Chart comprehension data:
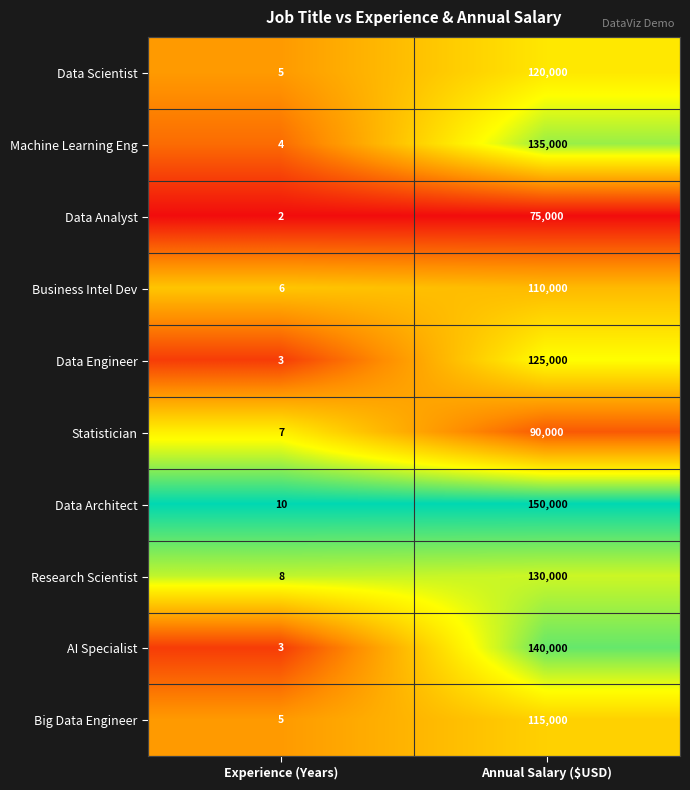

Reading left to right, what are all the values shown in this chart?

Data Scientist: Experience (Years)=5	Annual Salary ($USD)=120000
Machine Learning Eng: Experience (Years)=4	Annual Salary ($USD)=135000
Data Analyst: Experience (Years)=2	Annual Salary ($USD)=75000
Business Intel Dev: Experience (Years)=6	Annual Salary ($USD)=110000
Data Engineer: Experience (Years)=3	Annual Salary ($USD)=125000
Statistician: Experience (Years)=7	Annual Salary ($USD)=90000
Data Architect: Experience (Years)=10	Annual Salary ($USD)=150000
Research Scientist: Experience (Years)=8	Annual Salary ($USD)=130000
AI Specialist: Experience (Years)=3	Annual Salary ($USD)=140000
Big Data Engineer: Experience (Years)=5	Annual Salary ($USD)=115000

**Task directions:**
Please copy out all of the entries above, swapping "chart" for "graph" and changing nothing else. Leave out the pictures.

**Solved exercise:**
Reading left to right, what are all the values shown in this graph?

Data Scientist: Experience (Years)=5	Annual Salary ($USD)=120000
Machine Learning Eng: Experience (Years)=4	Annual Salary ($USD)=135000
Data Analyst: Experience (Years)=2	Annual Salary ($USD)=75000
Business Intel Dev: Experience (Years)=6	Annual Salary ($USD)=110000
Data Engineer: Experience (Years)=3	Annual Salary ($USD)=125000
Statistician: Experience (Years)=7	Annual Salary ($USD)=90000
Data Architect: Experience (Years)=10	Annual Salary ($USD)=150000
Research Scientist: Experience (Years)=8	Annual Salary ($USD)=130000
AI Specialist: Experience (Years)=3	Annual Salary ($USD)=140000
Big Data Engineer: Experience (Years)=5	Annual Salary ($USD)=115000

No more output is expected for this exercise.